__Selected passage__:
---

Running my streaming dataflow job for a longer period of time tends to end up in a "GC overhead limit exceeded" error which brings the job to a halt. How can I best proceed to debug this?
java.lang.OutOfMemoryError: GC overhead limit exceeded
at com.google.cloud.dataflow.worker.repackaged.com.google.common.collect.HashBasedTable.create (HashBasedTable.java:76)
at com.google.cloud.dataflow.worker.WindmillTimerInternals.<init> (WindmillTimerInternals.java:53)
at com.google.cloud.dataflow.worker.StreamingModeExecutionContext$StepContext.start (StreamingModeExecutionContext.java:490)
at com.google.cloud.dataflow.worker.StreamingModeExecutionContext.start (StreamingModeExecutionContext.java:221)
at com.google.cloud.dataflow.worker.StreamingDataflowWorker.process (StreamingDataflowWorker.java:1058)
at com.google.cloud.dataflow.worker.StreamingDataflowWorker.access$1000 (StreamingDataflowWorker.java:133)
at com.google.cloud.dataflow.worker.StreamingDataflowWorker$8.run (StreamingDataflowWorker.java:841)
at java.util.concurrent.ThreadPoolExecutor.runWorker (ThreadPoolExecutor.java:1142)
at java.util.concurrent.ThreadPoolExecutor$Worker.run (ThreadPoolExecutor.java:617)
at java.lang.Thread.run (Thread.java:745)
- Job ID: 2018-02-06_00_54_50-15974506330123401176
- SDK: Apache Beam SDK for Java 2.2.0
- Scio version: 0.4.7

---

__To do__:
1. Shorten the paragraph of the Dataflow error post that begins "Running my streaming dataflow job" while keeping its main facts.
2. Return the passage of the Dataflow error post starting with "Running my streaming" and going on through "to debug this?", copied word for word.
The material after this is not needed.

(Extracted records)
---

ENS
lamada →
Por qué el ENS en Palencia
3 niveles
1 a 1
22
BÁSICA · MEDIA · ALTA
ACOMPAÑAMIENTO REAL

---

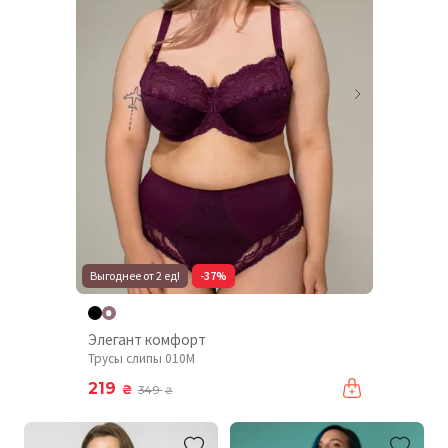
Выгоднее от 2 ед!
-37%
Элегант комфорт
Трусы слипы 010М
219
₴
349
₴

---

__Your responses__:
1. When left running for a long time, the streaming Dataflow job tends to fail with a "GC overhead limit exceeded" error that halts it. What is the best way to debug this?

2.
Running my streaming dataflow job for a longer period of time tends to end up in a "GC overhead limit exceeded" error which brings the job to a halt. How can I best proceed to debug this?